§ Your goal
Copy each line containing the word "informaciją" from the records that follow, please.

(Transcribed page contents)
* * * * * * * * *

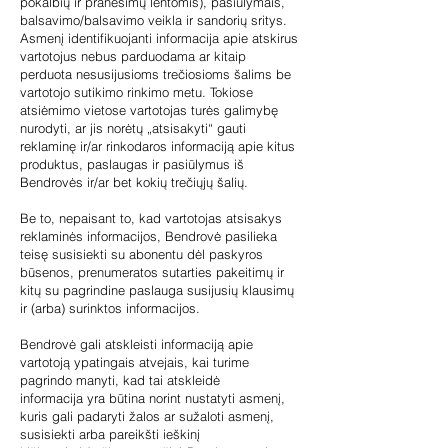
pokalbių ir pranešimų lentomis), pasiūlymais,
balsavimo/balsavimo veikla ir sandorių sritys.
Asmenį identifikuojanti informacija apie atskirus
vartotojus nebus parduodama ar kitaip
perduota nesusijusioms trečiosioms šalims be
vartotojo sutikimo rinkimo metu. Tokiose
atsiėmimo vietose vartotojas turės galimybę
nurodyti, ar jis norėtų „atsisakyti“ gauti
reklaminę ir/ar rinkodaros informaciją apie kitus
produktus, paslaugas ir pasiūlymus iš
Bendrovės ir/ar bet kokių trečiųjų šalių.
Be to, nepaisant to, kad vartotojas atsisakys
reklaminės informacijos, Bendrovė pasilieka
teisę susisiekti su abonentu dėl paskyros
būsenos, prenumeratos sutarties pakeitimų ir
kitų su pagrindine paslauga susijusių klausimų
ir (arba) surinktos informacijos.
Bendrovė gali atskleisti informaciją apie
vartotoją ypatingais atvejais, kai turime
pagrindo manyti, kad tai atskleidė
informacija yra būtina norint nustatyti asmenį,
kuris gali padaryti žalos ar sužaloti asmenį,
susisiekti arba pareikšti ieškinį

* * * * * * * * *

§ Answer below
reklaminę ir/ar rinkodaros informaciją apie kitus
Bendrovė gali atskleisti informaciją apie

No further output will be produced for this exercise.